Running KDE / Plasma. When I lock my screen, my CPU utilization goes way up, and the fan on my laptop runs at a high speed. How do I stop this?
This is a bit of a long shot, and may no longer apply. A long long time back, the KDE screen locker sometimes burnt a lot of CPU if it was configured to display a clock (System Settings-> Screen Locking → Configure Appearance → Show Clock). Perhaps this has long been resolved, but you might experiment with it, and maybe also with some of the other settings, such as changing to a plain colour background.
It would be worth checking whether something has been logged in the journal (sudo journalctl --boot).
You might also login on a console and use something like htop, top, or other tools to investigate.

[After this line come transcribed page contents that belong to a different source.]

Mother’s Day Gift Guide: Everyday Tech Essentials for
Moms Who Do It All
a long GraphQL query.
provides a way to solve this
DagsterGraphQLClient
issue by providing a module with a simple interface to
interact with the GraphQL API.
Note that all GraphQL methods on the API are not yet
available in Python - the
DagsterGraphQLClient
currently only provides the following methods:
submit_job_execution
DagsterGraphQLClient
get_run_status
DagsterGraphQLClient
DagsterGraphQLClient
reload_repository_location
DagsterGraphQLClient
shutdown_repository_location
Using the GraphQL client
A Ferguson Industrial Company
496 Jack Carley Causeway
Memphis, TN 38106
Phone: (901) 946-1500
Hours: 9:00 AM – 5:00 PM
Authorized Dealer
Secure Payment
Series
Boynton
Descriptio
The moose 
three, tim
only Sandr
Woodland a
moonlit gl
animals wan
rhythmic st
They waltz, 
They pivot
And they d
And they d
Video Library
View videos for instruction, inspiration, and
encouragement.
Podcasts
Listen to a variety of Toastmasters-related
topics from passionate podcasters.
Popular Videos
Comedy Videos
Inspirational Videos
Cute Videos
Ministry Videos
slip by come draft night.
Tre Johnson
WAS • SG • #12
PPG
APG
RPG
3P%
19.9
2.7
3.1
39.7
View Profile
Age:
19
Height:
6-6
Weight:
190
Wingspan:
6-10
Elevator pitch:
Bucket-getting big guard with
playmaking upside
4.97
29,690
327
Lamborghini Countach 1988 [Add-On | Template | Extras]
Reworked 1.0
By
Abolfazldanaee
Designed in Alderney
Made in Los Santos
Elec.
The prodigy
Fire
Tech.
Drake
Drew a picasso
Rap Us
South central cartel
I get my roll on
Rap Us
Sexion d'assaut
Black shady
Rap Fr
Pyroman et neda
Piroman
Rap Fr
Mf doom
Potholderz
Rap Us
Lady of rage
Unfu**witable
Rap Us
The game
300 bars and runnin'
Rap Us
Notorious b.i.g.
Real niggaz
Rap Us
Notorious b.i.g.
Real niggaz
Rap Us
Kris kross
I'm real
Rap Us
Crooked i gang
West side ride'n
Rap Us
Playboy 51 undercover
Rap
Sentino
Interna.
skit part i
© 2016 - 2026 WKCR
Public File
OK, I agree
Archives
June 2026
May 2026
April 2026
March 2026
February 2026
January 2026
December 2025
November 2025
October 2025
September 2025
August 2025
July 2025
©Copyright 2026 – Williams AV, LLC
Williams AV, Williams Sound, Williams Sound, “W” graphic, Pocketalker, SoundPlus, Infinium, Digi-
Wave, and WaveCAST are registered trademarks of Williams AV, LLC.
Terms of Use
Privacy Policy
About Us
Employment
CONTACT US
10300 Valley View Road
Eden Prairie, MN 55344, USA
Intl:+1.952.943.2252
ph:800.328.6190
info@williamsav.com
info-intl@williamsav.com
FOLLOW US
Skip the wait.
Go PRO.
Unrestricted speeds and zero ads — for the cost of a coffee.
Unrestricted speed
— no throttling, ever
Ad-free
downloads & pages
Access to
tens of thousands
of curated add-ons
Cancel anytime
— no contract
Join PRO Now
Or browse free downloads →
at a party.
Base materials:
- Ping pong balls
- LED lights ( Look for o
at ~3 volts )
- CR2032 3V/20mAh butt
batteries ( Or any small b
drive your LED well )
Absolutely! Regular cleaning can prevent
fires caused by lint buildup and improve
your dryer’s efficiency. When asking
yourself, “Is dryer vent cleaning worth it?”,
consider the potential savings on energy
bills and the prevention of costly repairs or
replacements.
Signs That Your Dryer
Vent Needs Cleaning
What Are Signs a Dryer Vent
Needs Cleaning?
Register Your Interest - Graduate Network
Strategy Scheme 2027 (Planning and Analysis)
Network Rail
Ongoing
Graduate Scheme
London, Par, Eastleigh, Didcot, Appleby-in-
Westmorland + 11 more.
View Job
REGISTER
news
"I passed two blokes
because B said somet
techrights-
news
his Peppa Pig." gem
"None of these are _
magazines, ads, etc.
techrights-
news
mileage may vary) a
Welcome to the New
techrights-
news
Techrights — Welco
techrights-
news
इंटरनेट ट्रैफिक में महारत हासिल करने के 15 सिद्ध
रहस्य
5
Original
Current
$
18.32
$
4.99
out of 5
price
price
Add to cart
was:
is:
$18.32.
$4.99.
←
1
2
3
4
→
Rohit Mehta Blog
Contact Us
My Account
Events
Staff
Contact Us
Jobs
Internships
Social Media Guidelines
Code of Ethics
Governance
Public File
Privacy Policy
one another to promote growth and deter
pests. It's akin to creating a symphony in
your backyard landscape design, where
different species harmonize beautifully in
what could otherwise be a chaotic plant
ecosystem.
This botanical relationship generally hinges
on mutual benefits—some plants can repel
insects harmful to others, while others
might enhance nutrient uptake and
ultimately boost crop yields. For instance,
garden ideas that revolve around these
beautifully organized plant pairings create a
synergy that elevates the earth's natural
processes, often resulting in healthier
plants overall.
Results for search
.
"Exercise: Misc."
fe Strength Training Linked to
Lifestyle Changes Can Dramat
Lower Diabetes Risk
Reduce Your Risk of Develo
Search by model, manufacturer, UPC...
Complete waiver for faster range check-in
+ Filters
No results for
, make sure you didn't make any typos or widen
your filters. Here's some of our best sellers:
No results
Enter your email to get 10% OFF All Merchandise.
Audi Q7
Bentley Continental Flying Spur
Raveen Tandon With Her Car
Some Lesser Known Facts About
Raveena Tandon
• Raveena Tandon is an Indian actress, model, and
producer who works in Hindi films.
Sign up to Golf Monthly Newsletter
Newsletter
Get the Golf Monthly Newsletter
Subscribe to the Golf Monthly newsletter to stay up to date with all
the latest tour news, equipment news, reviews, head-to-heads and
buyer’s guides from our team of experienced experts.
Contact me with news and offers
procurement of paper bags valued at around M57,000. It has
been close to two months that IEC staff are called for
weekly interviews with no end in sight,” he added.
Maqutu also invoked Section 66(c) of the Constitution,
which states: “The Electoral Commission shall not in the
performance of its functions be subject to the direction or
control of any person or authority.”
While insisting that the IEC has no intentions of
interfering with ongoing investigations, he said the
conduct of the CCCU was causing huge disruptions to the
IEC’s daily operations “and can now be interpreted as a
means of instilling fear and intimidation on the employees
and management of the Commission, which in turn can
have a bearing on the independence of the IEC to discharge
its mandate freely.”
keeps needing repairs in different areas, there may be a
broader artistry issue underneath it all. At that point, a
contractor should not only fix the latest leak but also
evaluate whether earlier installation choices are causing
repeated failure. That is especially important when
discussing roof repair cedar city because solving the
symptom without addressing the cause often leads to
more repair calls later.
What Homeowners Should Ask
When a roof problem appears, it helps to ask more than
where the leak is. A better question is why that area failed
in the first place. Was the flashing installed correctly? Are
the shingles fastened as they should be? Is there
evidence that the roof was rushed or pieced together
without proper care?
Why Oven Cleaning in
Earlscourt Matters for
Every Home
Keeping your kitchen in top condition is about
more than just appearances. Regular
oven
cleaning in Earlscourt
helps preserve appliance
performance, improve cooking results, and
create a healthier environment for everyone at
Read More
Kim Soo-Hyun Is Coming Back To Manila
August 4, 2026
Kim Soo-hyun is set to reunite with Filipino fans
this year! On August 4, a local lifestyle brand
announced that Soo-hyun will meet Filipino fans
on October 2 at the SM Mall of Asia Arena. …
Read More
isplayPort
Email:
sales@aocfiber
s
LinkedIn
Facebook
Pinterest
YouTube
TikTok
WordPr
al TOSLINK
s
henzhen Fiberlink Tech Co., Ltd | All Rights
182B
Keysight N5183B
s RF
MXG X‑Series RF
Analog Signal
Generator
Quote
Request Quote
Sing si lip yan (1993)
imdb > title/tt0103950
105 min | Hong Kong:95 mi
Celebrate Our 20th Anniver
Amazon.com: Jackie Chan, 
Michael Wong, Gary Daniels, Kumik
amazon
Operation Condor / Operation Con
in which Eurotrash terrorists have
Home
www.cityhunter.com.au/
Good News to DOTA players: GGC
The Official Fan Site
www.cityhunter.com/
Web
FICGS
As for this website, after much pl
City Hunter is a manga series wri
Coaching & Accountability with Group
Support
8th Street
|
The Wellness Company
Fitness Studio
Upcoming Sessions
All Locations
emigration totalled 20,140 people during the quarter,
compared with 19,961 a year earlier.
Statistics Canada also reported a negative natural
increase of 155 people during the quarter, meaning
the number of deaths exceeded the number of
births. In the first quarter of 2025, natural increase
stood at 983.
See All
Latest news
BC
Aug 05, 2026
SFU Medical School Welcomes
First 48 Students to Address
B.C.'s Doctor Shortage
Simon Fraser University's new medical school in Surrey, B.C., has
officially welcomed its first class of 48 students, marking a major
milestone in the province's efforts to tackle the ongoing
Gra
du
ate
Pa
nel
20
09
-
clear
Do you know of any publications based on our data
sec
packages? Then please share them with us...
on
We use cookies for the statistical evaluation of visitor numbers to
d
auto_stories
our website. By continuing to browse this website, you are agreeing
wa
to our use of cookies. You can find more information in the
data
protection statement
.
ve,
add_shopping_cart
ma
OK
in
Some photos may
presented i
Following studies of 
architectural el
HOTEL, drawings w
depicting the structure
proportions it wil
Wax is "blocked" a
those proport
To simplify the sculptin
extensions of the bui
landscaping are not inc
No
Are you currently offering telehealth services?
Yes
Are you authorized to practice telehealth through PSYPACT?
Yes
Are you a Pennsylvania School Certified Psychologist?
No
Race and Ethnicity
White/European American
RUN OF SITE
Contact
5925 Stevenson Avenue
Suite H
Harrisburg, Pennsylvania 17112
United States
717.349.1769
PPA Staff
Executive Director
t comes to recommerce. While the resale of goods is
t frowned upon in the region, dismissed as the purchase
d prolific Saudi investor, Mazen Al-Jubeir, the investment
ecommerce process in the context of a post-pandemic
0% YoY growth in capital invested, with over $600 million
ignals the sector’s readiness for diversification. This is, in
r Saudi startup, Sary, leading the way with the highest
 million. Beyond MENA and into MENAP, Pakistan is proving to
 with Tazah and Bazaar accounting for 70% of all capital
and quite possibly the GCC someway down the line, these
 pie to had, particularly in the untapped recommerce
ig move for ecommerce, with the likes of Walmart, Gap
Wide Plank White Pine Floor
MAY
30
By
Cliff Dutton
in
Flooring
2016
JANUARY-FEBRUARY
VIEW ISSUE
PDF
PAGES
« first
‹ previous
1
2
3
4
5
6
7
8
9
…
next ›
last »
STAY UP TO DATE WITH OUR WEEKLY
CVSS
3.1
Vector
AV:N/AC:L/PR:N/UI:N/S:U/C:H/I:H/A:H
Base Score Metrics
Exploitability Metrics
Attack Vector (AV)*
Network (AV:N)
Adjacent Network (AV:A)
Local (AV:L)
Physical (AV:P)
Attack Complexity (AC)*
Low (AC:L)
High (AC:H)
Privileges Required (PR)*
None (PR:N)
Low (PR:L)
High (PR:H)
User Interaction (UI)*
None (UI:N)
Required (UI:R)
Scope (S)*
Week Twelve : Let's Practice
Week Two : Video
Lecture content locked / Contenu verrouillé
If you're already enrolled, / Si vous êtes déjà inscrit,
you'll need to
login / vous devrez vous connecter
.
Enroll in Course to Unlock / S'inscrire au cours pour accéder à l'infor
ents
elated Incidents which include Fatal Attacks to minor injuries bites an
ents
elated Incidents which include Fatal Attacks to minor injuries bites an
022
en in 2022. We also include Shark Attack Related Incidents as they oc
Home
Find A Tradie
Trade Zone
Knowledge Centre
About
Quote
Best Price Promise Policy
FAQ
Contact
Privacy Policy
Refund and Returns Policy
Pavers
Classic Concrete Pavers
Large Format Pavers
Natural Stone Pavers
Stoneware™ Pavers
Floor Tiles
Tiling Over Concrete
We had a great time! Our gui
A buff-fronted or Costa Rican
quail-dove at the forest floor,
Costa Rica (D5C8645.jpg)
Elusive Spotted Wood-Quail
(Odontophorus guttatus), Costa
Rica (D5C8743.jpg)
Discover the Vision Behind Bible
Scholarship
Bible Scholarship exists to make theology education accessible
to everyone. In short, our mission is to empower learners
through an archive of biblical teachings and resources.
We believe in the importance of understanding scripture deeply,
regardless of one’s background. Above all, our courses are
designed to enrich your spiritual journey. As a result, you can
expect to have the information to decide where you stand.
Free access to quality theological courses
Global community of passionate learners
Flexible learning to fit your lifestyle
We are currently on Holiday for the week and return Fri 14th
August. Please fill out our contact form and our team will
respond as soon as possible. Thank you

I just tried changing to no clock, plain color - no change.
I didn’t see anything interesting in the journal (but it is pretty long, and I am not sure what I am looking for, other than “interesting”).
Top shows that “Xorg_bin” and “kwin_x11” are each using 50+% CPU when the screen is locked.
I have two computers where this is happening. Both have multiple monitors (one laptop with the built-in, a HDMI, and a DisplayPort; one desktop with a VGA and a HDMI). If I unplug the extra monitors, this still happens. If I unplug the extra monitors then reboot, this stops.
I have a two monitor setup (two DP monitors). I tried to look if anything similar was happening on my desktop. Initially thought so, shortly after locking the session the CPU hits the roof, but it’s due to a core dump. For me, plasmashell core-dumps shortly after I ALT-F1 and switch to a console to run htop - which necessitates kwin_x11 --replace &
when I resume the session. If I refrain from switching to a console, I don’t get a core-dump and I don’t hear any fans kicking in, so I don’t think I’m experiencing the same problem.
I also remembered some old similar threads, I tracked down a couple:
484323 – High CPU load of kwin_x11 when locking or turning off the screen seems to match my issue.
killing kwin_x11 seems to stop the high CPU (temporary)
Turning off the Compositor seems to stop the high CPU. (But seems to make some menus and pop-ups look “weird”…)
You can toggle compositing programmatically from the command line via dbus:
dbus-send --session --dest=org.kde.kglobalaccel \
--print-reply \
--type=method_call \
/component/kwin \
org.kde.kglobalaccel.Component.invokeShortcut \
string:'Suspend Compositing'
On my desktop running this disables compositing and things look weird. Running it again restores compositing and things look OK again.
You might be able put this in a script for locking the session, if it’s followed by:
loginctl lock-session
I’m not sure how to automatically re-enable compositing when the session is resumed. Maybe a python script could wait for a dbus signal. Perhaps a loop could just sleep polling whether the session is unlocked - I’m not sure how to test for that, but perhaps the state listed by:
loginctl show-session
Do you also see this on Plasma Wayland?
I do not see the high CPU issue on Wayland.
(But I have some things that do not work under Wayland, so that is not a “solution” for me.)
What if you try to disable kscreen2. Does it still happens?
What is kscreen2? Where do I find it, and how do I disable it?
(I do not see anything called kscreen2 on my system.)
@Ken23Holloway In an effort to help and clarify, I installed the plasma pattern and you are right kscreen2 is nowhere to be seen in the systemsettings. My apologies.